[EXCERPT TO READ]

Installing on the first management host (master host)

Follow these steps to install IBM Spectrum Conductor™ Deep Learning Impact 1.2.3 on the master host.

Before installing IBM Spectrum Conductor Deep Learning Impact, ensure that all system set up has been done: Set up your system (Manual install) and Configure a system for IBM Spectrum Conductor Deep Learning Impact.

  1. If the cluster has been started, shut it down:
    1. Log in to the host as root.
    2. Source the environment by running one of the following commands, where install_location is the path to your installation directory. The default directory is /opt/ibm/spectrumcomputing:
      • For BASH shell, run: source <install_location>/profile.platform
      • For CSH shell, run: source <install_location>/cshrc.platform
    3. Log on to EGO as a cluster administrator:
      egosh user logon -u user_name -x password
      For example:
      egosh user logon -u Admin -x Admin
    4. Shut down all EGO services and daemons on all hosts in the cluster:
      egoshutdown.sh
  2. Log in to the host (root or sudo to root permission).
  3. Copy the installation files to the master host.

[MATERIAL SHOWN]
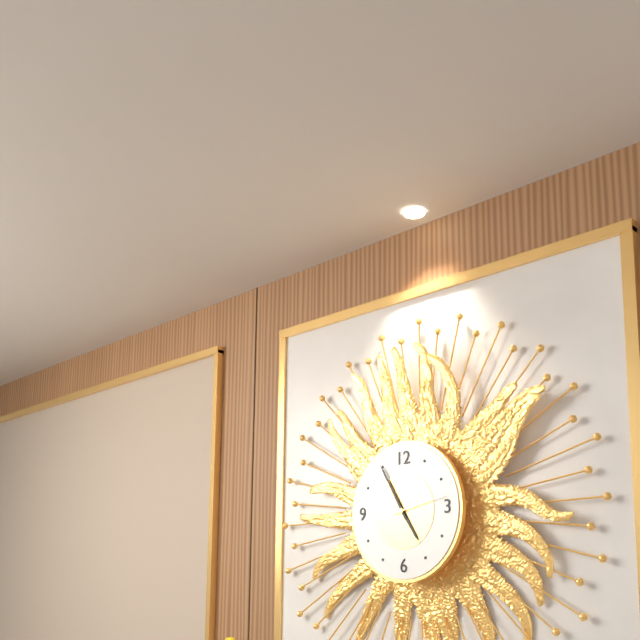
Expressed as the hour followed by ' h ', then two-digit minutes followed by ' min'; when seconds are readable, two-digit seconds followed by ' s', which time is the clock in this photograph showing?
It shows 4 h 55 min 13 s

...

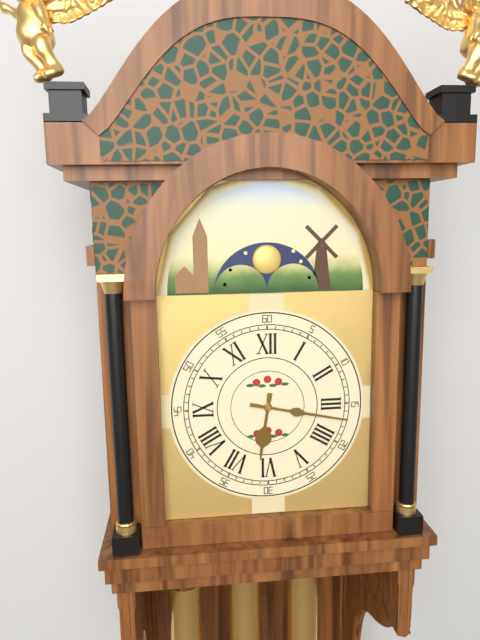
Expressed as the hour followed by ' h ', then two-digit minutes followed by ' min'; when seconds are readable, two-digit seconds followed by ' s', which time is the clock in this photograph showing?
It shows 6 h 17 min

[TASK REQUIREMENTS] Pick up the master host install guide after its last step and write the steps that come next.

[REPLY TO THE EXERCISE]
  4. Define the IBM Spectrum Conductor Deep Learning Impact properties by setting the following environment variables. If you do not set the optional environment variables, the default values are used.
    Environment variable Description
    CLUSTERADMIN Required. Set to any valid operating user account, which then owns all installation files. For example:
    export CLUSTERADMIN=egoadmin
    DLI_SHARED_FS Required. Set to the working shared file system directory used by IBM Spectrum Conductor Deep Learning Impact for configurations, binaries and data. The default is /gpfs/dlfs1. For example:
    export DLI_SHARED_FS=/gpfs/dlfs1
    Notes:
    • Ensure that the cluster administrator has read, write, and execute permissions on this directory.
    • The shared file system directory specified must already exist. Make sure that the directory is already created before exporting this variable.
    • Authority 755 is required.
    DLI_DATA_FS Set a mount point for user dataset storage. You must set the permission for this file system share such that the DLI workload submission user can read the files from this directory.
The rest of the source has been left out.